Recorded information

BEGIN

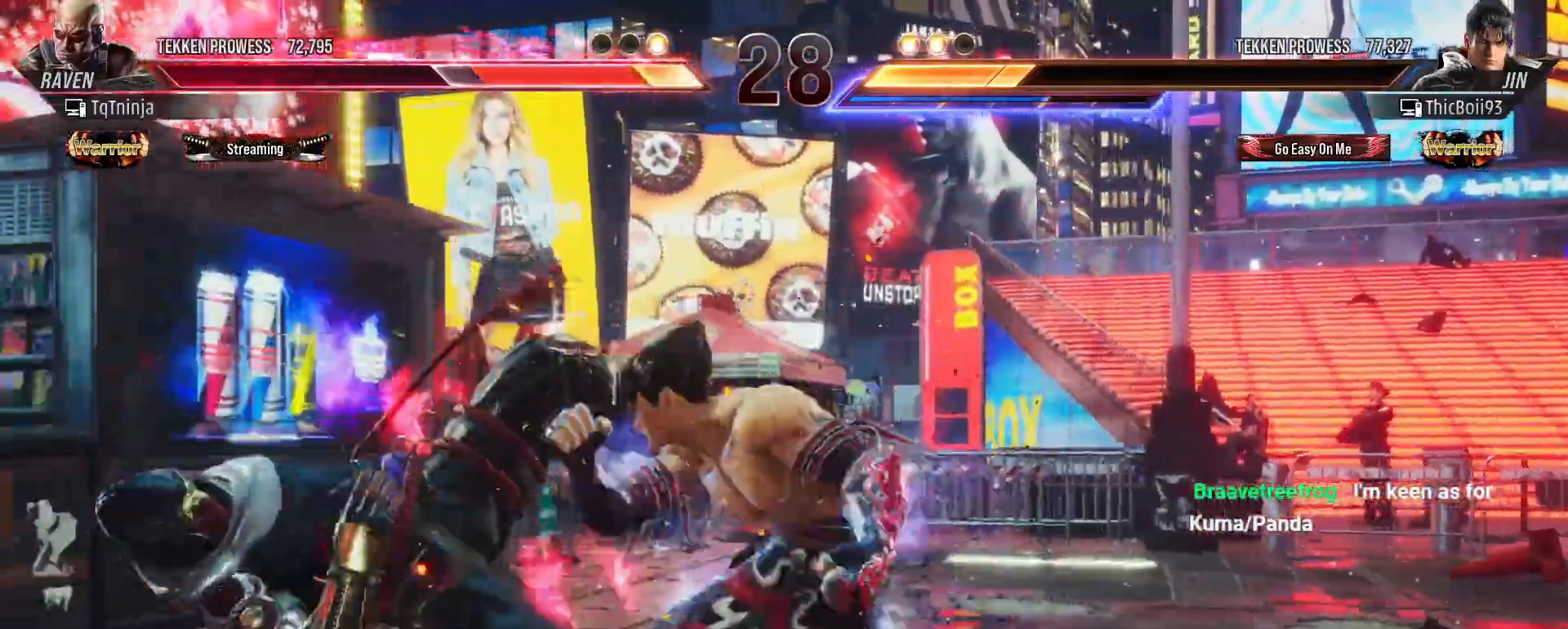
{"buttons": [], "left_stick": "center", "events": [[17, "left_stick", "up"], [33, "SQUARE", "down"], [33, "TRIANGLE", "down"], [67, "TRIANGLE", "up"], [133, "SQUARE", "up"], [150, "TRIANGLE", "down"], [183, "TRIANGLE", "up"], [283, "left_stick", "center"]]}
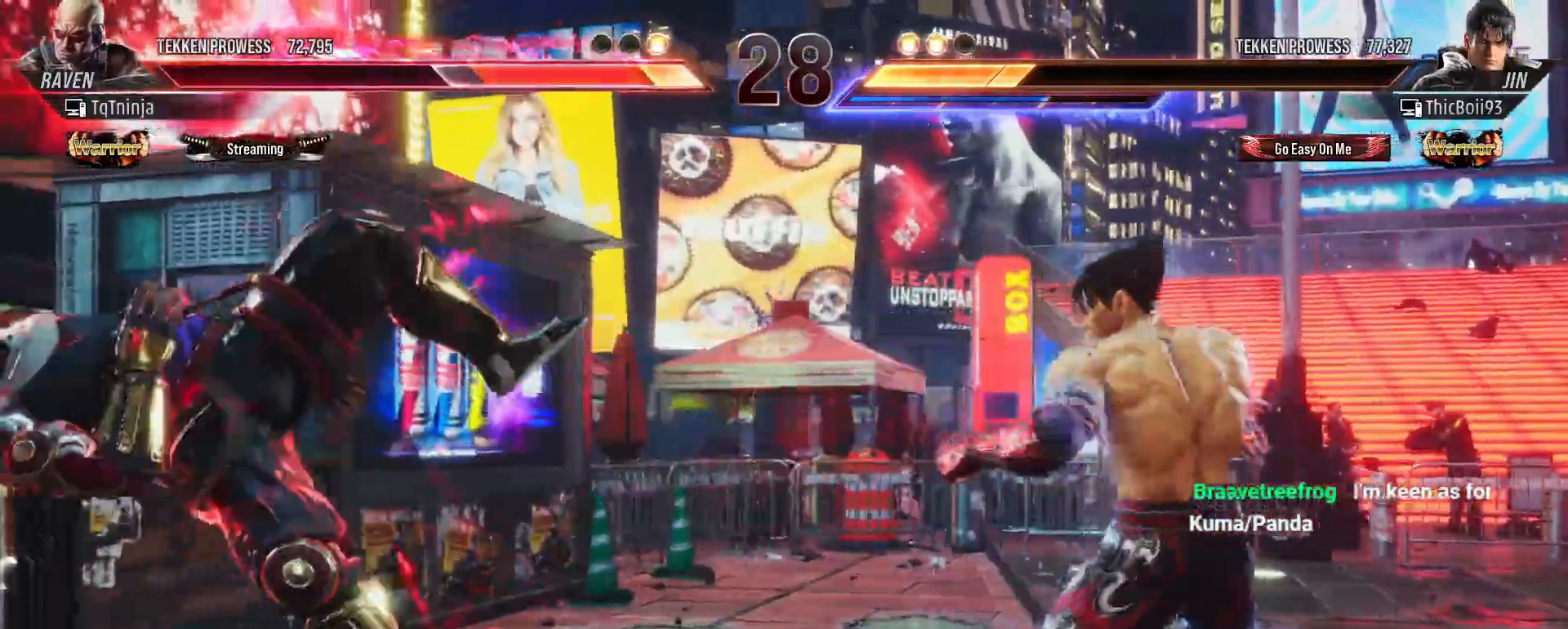
{"buttons": [], "left_stick": "center", "events": [[67, "TRIANGLE", "down"], [117, "TRIANGLE", "up"], [117, "left_stick", "up"], [150, "SQUARE", "down"], [217, "SQUARE", "up"], [233, "TRIANGLE", "down"], [300, "SQUARE", "down"], [300, "TRIANGLE", "up"], [350, "SQUARE", "up"], [367, "TRIANGLE", "down"], [467, "left_stick", "center"], [500, "TRIANGLE", "up"]]}
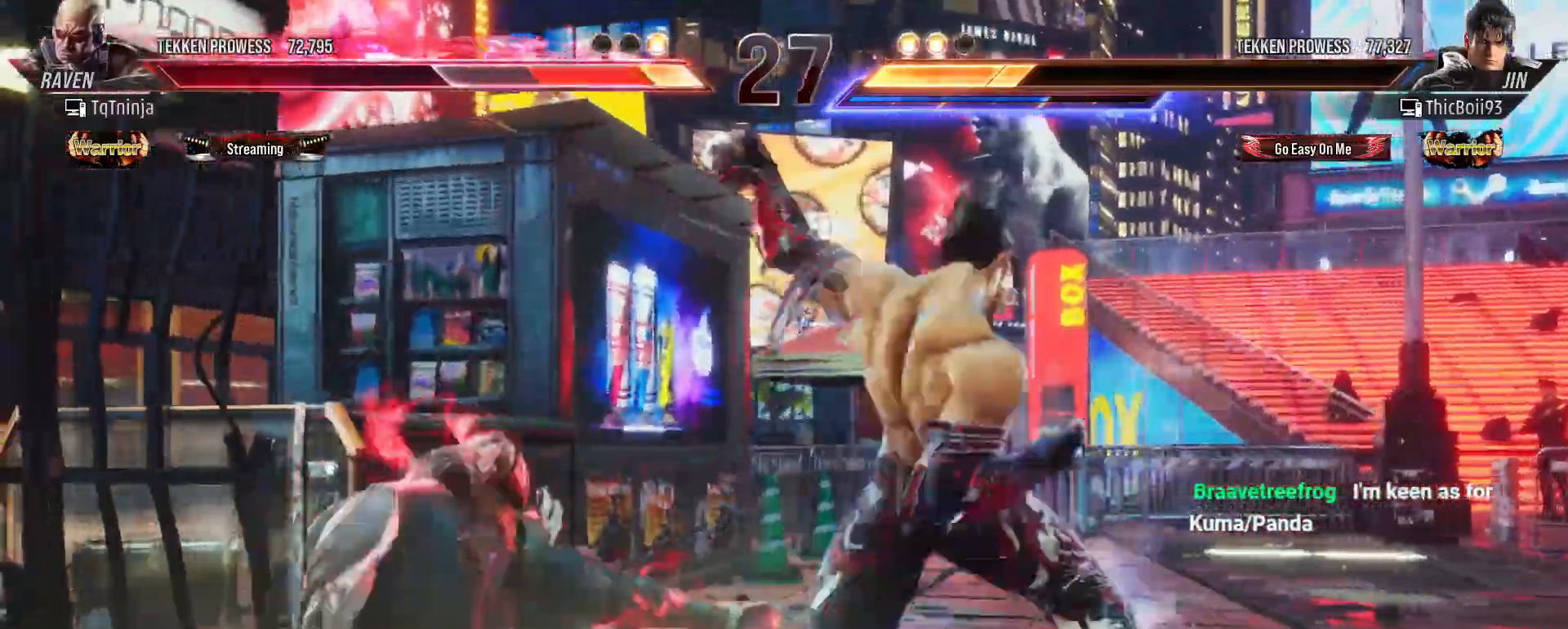
{"buttons": [], "left_stick": "center", "events": [[150, "left_stick", "down-right"], [283, "CIRCLE", "down"], [283, "CROSS", "down"], [467, "CROSS", "up"], [483, "CIRCLE", "up"], [483, "left_stick", "center"]]}
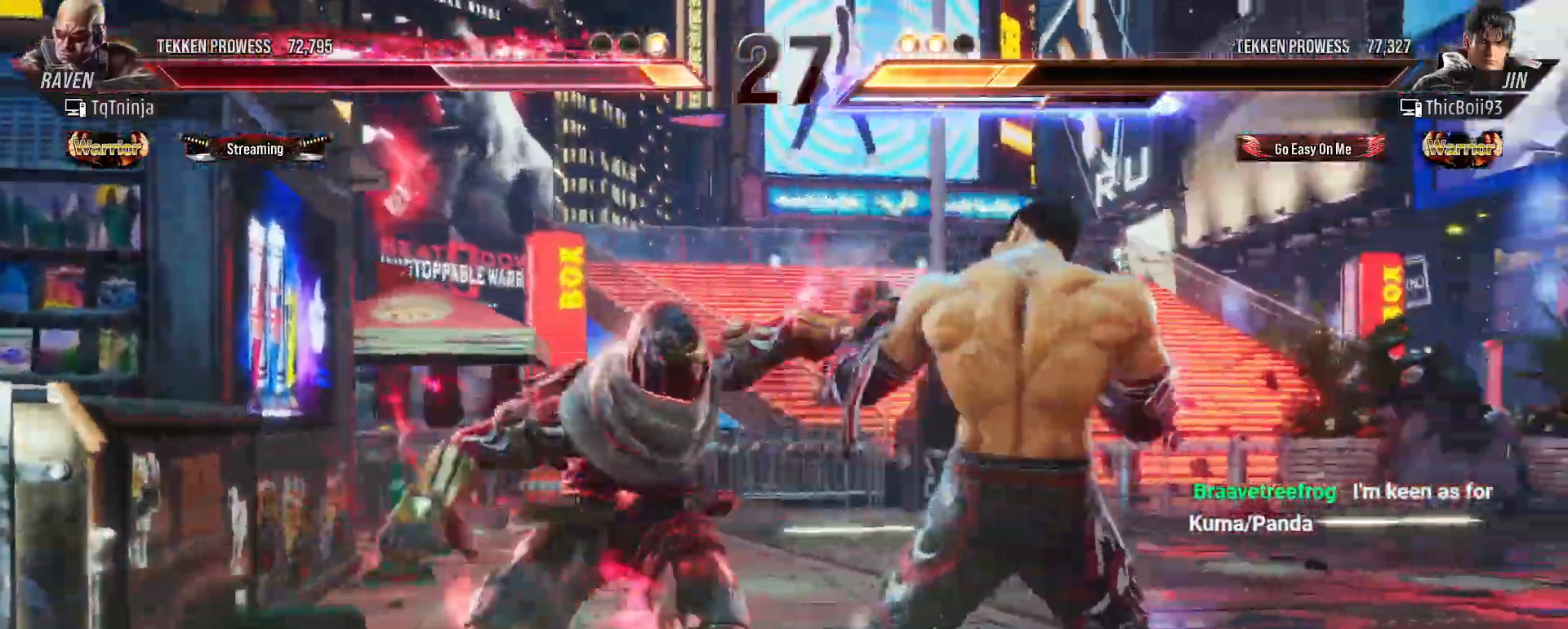
{"buttons": ["CIRCLE"], "left_stick": "center", "events": [[200, "CIRCLE", "down"], [267, "CIRCLE", "up"], [383, "CIRCLE", "down"], [400, "CIRCLE", "up"], [483, "CIRCLE", "down"]]}
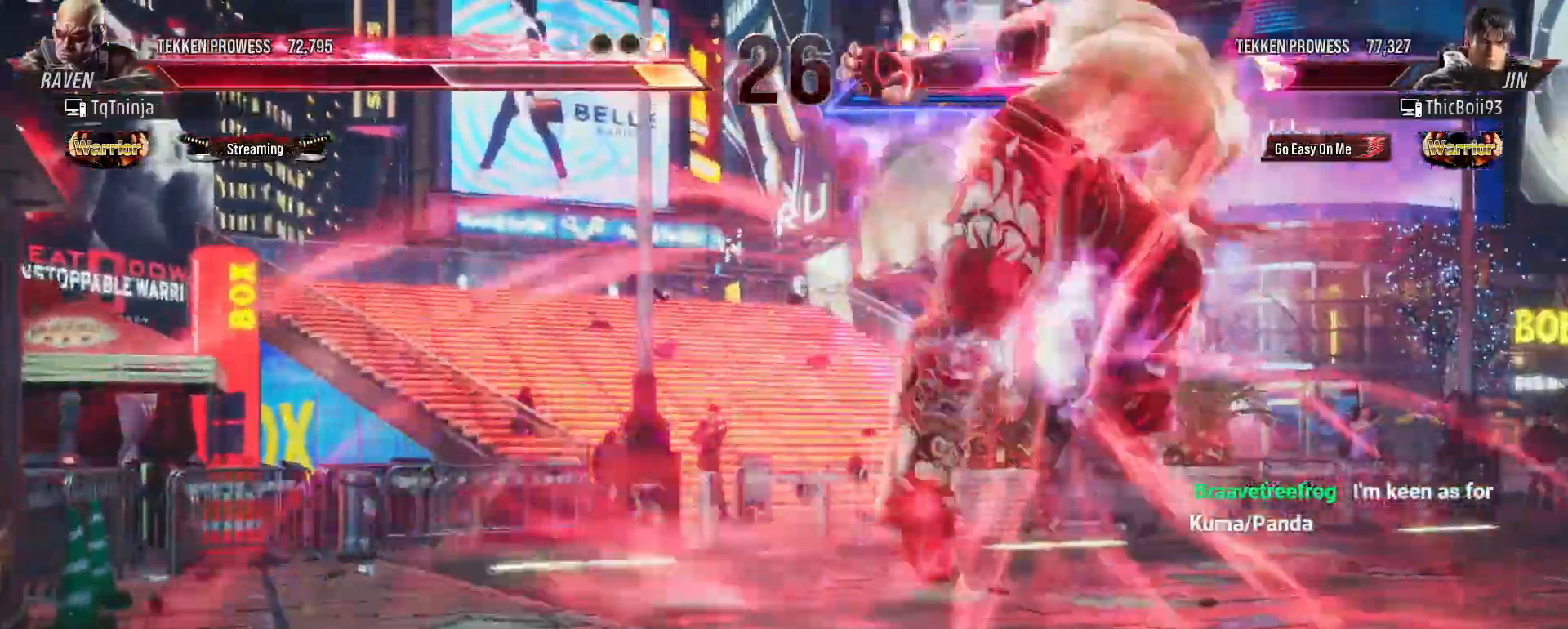
{"buttons": ["CIRCLE"], "left_stick": "center", "events": [[50, "CIRCLE", "up"], [133, "CIRCLE", "down"], [167, "CIRCLE", "up"], [250, "CIRCLE", "down"], [300, "CIRCLE", "up"], [383, "CIRCLE", "down"], [433, "CIRCLE", "up"], [500, "CIRCLE", "down"]]}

END

Find each line above with the string "SQUARE", then report how many there are. Write only the number.

Written response
2